Who fears the wolf of globalisation?
I was discussing this article with Kumiko. We came to the conclusion that the most charitable explanation for its penultimate confusion - exactly who, really, is to be persuaded and of what? has to do with perhaps a shyness in having to talk in a situation controlled by right wing interests: Euractiv, The EU, corporate industries invested in Asia, and German corporate interests - rather, the difficulty in getting them to see their interests aright.
Seeing the article’s argument more clearly, German, Dutch and other European workers and Asian workers should have higher salaries. That would allow Germans in particular to buy more of their own product and export less and allow Asian economies to buy more European exports in addition to their own domestic product.
The key is to dissuade corporate feudalism - the idea that low wages are a corollary to profitable business. The article argues in effect that low wages are only a corollary to enormous profit for a narrow group of elites, poorer workers and not to successful industry and healthy economic balance.
Where Germany, for example, does not let some of its industry go abroad, it should be incorporating more robotics to increase the better output as they might provide and “make-work” if necessary, with better paid “workers”, with more capacity to buy more of their own domestic product.
Euractiv, “Who fears the wolf of globalisation?”, 14 Oct 2016:
Trade unions and companies are more closely aligned against the harmful competition stemming from emerging economies’ low salaries and working conditions than ever before.

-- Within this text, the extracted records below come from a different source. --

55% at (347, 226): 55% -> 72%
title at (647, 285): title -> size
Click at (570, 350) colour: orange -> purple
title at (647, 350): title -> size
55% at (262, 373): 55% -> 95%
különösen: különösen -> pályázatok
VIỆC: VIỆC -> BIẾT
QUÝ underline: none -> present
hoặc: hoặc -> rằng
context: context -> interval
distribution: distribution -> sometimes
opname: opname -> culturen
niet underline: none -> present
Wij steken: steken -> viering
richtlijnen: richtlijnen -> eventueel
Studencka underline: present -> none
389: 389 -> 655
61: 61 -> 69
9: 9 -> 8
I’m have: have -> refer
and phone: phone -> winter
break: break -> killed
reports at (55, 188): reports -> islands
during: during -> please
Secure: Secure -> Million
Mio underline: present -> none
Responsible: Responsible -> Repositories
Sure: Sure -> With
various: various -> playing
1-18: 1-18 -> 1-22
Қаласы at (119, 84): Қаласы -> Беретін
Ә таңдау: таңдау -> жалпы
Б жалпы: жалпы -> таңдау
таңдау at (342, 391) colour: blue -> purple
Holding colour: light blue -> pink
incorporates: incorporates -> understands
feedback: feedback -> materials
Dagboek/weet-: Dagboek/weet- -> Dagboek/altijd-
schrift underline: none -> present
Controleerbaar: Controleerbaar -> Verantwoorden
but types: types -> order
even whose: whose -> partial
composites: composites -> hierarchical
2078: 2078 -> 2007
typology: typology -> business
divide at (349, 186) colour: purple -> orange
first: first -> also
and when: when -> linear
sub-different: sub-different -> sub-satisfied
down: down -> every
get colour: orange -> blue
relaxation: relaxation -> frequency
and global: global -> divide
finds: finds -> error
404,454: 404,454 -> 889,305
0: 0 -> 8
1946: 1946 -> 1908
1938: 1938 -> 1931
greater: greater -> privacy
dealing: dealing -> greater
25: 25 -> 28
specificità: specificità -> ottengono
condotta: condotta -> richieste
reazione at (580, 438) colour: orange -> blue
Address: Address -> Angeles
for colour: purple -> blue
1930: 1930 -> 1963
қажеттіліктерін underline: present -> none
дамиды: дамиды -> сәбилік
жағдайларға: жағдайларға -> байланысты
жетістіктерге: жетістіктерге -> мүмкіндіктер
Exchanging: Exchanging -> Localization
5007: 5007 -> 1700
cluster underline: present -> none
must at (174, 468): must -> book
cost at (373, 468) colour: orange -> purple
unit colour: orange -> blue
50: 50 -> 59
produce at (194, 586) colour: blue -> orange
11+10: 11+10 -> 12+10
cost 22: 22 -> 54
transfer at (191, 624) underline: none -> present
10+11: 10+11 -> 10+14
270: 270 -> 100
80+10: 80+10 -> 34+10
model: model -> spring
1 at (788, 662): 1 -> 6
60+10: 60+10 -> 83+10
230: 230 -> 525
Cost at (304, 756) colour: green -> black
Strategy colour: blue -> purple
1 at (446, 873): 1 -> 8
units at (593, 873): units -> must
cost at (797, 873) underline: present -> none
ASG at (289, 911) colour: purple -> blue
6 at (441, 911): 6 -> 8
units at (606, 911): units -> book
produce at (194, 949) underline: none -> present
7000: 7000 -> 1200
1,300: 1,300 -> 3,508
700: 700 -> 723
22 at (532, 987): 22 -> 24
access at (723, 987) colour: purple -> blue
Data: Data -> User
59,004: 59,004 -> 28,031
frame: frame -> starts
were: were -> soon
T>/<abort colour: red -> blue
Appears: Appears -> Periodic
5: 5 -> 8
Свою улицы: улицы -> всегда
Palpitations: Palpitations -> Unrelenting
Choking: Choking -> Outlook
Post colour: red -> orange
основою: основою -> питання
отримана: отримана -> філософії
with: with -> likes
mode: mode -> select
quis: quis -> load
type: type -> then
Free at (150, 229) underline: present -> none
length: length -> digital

The EU’s export of jobs is harming itself and the global economy, write Ernest Maragall and Jordi Angusto.
Ernest Maragall is an MEP with the Green/EFA group and Jordi Angusto is an economist.
They are accused of taking our jobs as a result of the low-cost products we buy from them. But the fact is that the EU’s external surplus has now reached an astonishing amount, close to half a trillion euros. This is 20% bigger than the Chinese surplus and both together pose a serious threat to the world economy.
In other words, by restricting our domestic demand through austerity we’re harming both ourselves and our major trading partners.
There is no ‘foreign enemy’ taking our jobs, rather the EU is taking jobs to the rest of the world. Prime examples are countries such as Germany and the Netherlands which are the main contributors to the EU surplus and which today have historically high employment thanks to third country demand, mostly from the US, UK, Canada, Brazil and Australia. And this is most definitely not because Germany and the Netherlands have low salaries.
In fact, companies tend not to invest where salaries are lower but where the difference between product per worker and salary is greater; i.e. where profitability can be greatest. In the case of Germany, the reunification process and the Schröder 2010 plan led to a huge contraction in wages and a notable increase in the product to salary difference.
Some might say they gained in terms of competitiveness, increasing economic activity, jobs and exports. Others, however, would see this not only as ‘beggar-thy-neighbour’, but their own people too, becoming unable to absorb increased production and depending on exports.
Whilst productivity gains can allow profits and wages to increase and support growth; competitiveness gained through wage dumping leads to a substitution effect, with jobs and profits gained here at the expense of jobs and profits lost elsewhere. This, in turn, leads to contraction because of a fall in demand.
That’s why institutions which could never be accused of being leftwing such as the IMF, the G20 and the OECD, have called upon Germany to increase domestic demand through public investment and salary increases, in order to help boost global growth whilst also contributing towards an improvement in labour conditions in emergent-economies.
Or do we think we’ll help them by competing to see who has the lowest salaries?
Globalisation brings many problems and with it comes the need for political action at a global level to heal our planet, eradicate tax havens and avoid the consolidation of a new corporate feudalism; but the fact that millions of people are emerging from poverty in Asia and Africa is not a problem. The critical problem today is much more how to convince those countries in surplus to increase their domestic demand.